Agravamento da situação daqueles que já eram vulneráveis, teletrabalho sobretudo para a classe média alta, e um peso económico particularmente elevado sobre os jovens. Estas são algumas das conclusões do mais recente estudo da Fundação Francisco Manuel dos Santos.
Intitulado “Um novo normal? Impactos e lições de dois anos de pandemia em Portugal”, a investigação olhou para as marcas de dois anos de pandemia deixadas nos portugueses, em termos económicos, sociais e políticos.

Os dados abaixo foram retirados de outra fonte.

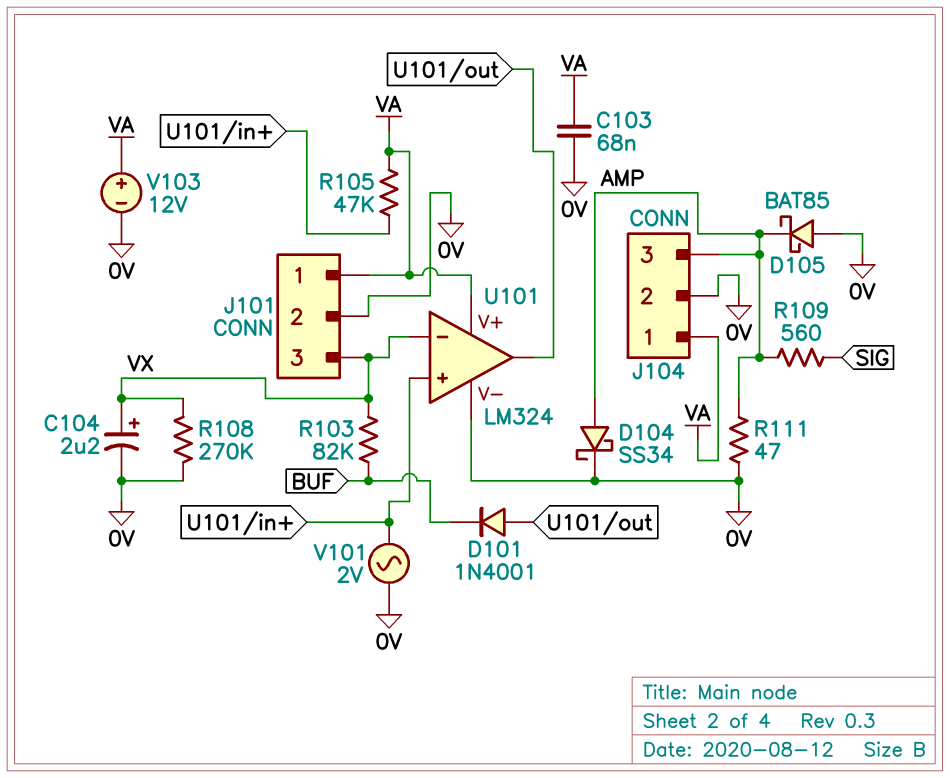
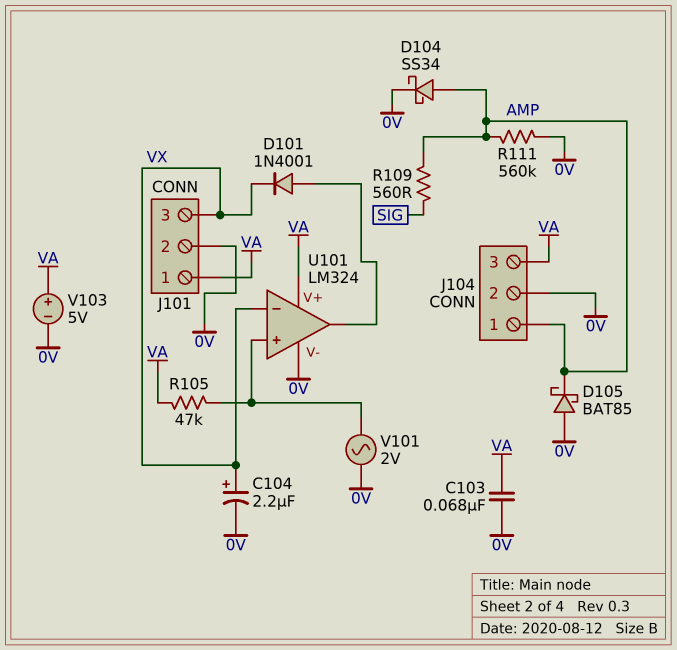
D101: diode 1N4001 (A U101/out, K BUF) -> diode 1N4001 (A U101/out, K VX)
J104 pin 1: VA -> AMP
J104 pin 3: AMP -> VA
R103: 82k (BUF, VX) -> none
R108: 270k (0V, VX) -> none
R111: 47 (0V, AMP) -> 560k (0V, AMP)
V103: 12V (plus VA, minus 0V) -> 5V (plus VA, minus 0V)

Desenvolvido em duas fases – entre março e maio, e entre setembro e outubro de 2021 – o estudo é o resultado de um total de 3.463 entrevistas que confirmaram que a pandemia não foi igual para todos.
“Embora a covid-19 possa ser comparada a uma tempestade inesperada, não é verdade que estejamos todos no mesmo barco. A doença e as medidas implementadas para conter e mitigar o impacto da sua rápida propagação tiveram efeitos colaterais desiguais e mais gravosos entre grupos específicos da população”, refere o estudo.
Por esse impacto desigual, que ultrapassa o campo da saúde, os investigadores preferem antes falar numa “sindemia” para refletir a forma como a covid-19 interagiu também com as condições sociais e económicas do país.
Exemplo disso são os efeitos da covid-19 na vida dos jovens, simultaneamente o grupo menos vulnerável à doença e um dos mais afetados em termos económicos, ao contrário do que antecipavam.
“O Portugal pandémico não é um país para jovens”, refere o estudo, que destaca a perda de emprego, mas também o impacto das medidas restritivas sociais na saúde e no bem-estar, que pesaram de forma significativa sobre aquele grupo.
Apesar da reduzida incidência de contágio grave e de mortalidade pela covid-19 entre os jovens, acrescenta o documento, “a análise dos efeitos indiretos da pandemia permitem revelar esta face oculta da crise sanitária”.
Por outro lado, os investigadores referem que, além dos jovens, os impactos negativos da pandemia foram também particularmente sentidos pelos grupos que já eram considerados vulneráveis, designadamente as mulheres e as classes sociais baixas.
Essa desigualdade foi visível, por exemplo, no caso do teletrabalho, a solução adotada por muitas empresas no início da pandemia, em março de 2020, para que conseguissem continuar a funcionar, mas que não foi possível para todos.
De acordo com os resultados, 68% dos indivíduos que dizem pertencer à “classe baixa” e 48% dos indivíduos que dizem pertencer à “classe média-baixa” trabalharam presencialmente entre 2020 e 2021, enquanto a maioria dos indivíduos de “classe média-alta” trabalhou integralmente à distância (36%) ou em modo misto (46%).
Sem apontar uma explicação, o relatório refere também que, se para as classes média e média-alta aquele período da pandemia foi uma oportunidade de reforçar as poupanças, para as classes baixa e média-baixa foram mais frequentes as situações de instabilidade financeira.
No que toca ao equilíbrio entre o trabalho e a vida pessoal, as conclusões apontam que a sobreposição entre locais de lazer, trabalho e estudo, em particular durante os períodos de confinamento, acabaram por gerar níveis acrescidos de conflito.
“Estes conflitos emergiram durante a pandemia com prejuízo para ambas as dimensões, mas sendo especialmente nocivo para as famílias, isto é, a vida pessoa”, referem os investigadores.
Ainda assim, “as famílias portuguesas apresentaram maiores níveis de coesão entre os seus membros do que de conflito” e a divisão do trabalho doméstico foi, sobretudo, igualitária.
Por outro lado, a digitalização a que confinamento obrigou acarretou alguns desafios, como a falta de equipamento em casa para a realização do trabalho, referida por mais de 30% dos inquiridos, e também para a atividade escolar dos filhos (mais 40%), a fraca qualidade da Internet (mais de 20%) e a falta de espaço ou privacidade para trabalhar (mais de 15%).
“De uma forma geral, foram as mulheres e os inquiridos de classe social baixa quem demonstrou uma maior vulnerabilidade nestas dimensões tecnológicas de digitalização do trabalho”, refere o estudo.